_Exercise brief_. Only the lines of the data below from the one with "border-gray-300 rounded-md focus:ring-blue-500" through the one with "text-sm font-medium text-gray-700" are wanted. Repeat them exactly.

_The data_.
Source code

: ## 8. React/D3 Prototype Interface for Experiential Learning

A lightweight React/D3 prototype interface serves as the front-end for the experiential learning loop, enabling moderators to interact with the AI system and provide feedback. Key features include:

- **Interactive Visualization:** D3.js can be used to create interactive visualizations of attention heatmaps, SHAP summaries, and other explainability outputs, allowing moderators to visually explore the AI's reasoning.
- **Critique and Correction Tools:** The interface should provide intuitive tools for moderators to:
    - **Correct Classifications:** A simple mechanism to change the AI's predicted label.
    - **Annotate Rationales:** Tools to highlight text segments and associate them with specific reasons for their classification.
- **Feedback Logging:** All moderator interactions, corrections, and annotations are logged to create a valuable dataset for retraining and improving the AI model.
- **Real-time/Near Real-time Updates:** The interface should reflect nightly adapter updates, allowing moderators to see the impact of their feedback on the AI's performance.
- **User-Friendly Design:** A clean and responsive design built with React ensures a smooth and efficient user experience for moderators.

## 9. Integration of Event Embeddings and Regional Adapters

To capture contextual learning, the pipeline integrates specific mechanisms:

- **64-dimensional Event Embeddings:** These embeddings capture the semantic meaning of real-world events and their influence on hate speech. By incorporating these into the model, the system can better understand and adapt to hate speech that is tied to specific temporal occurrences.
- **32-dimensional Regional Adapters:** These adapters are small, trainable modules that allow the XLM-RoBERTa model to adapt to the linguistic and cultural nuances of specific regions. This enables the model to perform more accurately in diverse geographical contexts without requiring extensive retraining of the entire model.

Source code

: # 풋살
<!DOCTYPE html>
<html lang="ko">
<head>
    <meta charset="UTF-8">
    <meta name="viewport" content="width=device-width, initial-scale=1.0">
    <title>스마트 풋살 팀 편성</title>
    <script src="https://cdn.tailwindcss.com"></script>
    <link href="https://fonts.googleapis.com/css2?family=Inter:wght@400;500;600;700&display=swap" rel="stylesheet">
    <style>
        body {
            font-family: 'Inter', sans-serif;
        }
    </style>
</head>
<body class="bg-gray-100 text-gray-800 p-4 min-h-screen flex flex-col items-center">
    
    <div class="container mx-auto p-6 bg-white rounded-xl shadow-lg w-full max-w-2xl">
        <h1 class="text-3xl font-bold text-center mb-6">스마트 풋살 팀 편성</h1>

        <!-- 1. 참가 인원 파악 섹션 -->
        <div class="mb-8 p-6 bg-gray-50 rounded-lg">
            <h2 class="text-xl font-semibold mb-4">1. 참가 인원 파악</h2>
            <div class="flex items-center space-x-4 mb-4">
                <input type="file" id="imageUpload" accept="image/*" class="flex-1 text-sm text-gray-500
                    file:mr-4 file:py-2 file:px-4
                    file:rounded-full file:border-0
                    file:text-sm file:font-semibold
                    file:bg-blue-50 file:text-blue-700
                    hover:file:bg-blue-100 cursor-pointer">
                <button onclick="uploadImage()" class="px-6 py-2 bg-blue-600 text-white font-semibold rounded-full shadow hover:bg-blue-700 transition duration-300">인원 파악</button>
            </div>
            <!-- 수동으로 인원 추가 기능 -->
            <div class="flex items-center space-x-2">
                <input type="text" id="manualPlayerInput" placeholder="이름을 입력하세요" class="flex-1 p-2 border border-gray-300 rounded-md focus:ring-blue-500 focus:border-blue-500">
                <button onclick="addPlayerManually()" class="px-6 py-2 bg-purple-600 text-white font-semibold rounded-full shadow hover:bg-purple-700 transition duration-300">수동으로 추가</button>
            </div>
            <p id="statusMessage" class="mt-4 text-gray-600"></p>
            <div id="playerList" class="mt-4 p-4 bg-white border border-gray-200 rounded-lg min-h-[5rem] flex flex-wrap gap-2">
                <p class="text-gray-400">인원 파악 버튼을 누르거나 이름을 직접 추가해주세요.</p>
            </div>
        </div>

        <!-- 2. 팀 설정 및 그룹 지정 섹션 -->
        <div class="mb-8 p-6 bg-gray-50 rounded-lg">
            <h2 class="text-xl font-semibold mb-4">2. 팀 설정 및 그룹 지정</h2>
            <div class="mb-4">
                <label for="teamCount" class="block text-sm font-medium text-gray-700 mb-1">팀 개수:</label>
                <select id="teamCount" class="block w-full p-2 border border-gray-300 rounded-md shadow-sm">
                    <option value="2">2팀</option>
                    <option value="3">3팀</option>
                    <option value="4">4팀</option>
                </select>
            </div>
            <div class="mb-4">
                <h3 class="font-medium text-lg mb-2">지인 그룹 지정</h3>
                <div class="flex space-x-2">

_Exercise answer_.
                <input type="text" id="manualPlayerInput" placeholder="이름을 입력하세요" class="flex-1 p-2 border border-gray-300 rounded-md focus:ring-blue-500 focus:border-blue-500">
                <button onclick="addPlayerManually()" class="px-6 py-2 bg-purple-600 text-white font-semibold rounded-full shadow hover:bg-purple-700 transition duration-300">수동으로 추가</button>
            </div>
            <p id="statusMessage" class="mt-4 text-gray-600"></p>
            <div id="playerList" class="mt-4 p-4 bg-white border border-gray-200 rounded-lg min-h-[5rem] flex flex-wrap gap-2">
                <p class="text-gray-400">인원 파악 버튼을 누르거나 이름을 직접 추가해주세요.</p>
            </div>
        </div>

        <!-- 2. 팀 설정 및 그룹 지정 섹션 -->
        <div class="mb-8 p-6 bg-gray-50 rounded-lg">
            <h2 class="text-xl font-semibold mb-4">2. 팀 설정 및 그룹 지정</h2>
            <div class="mb-4">
                <label for="teamCount" class="block text-sm font-medium text-gray-700 mb-1">팀 개수:</label>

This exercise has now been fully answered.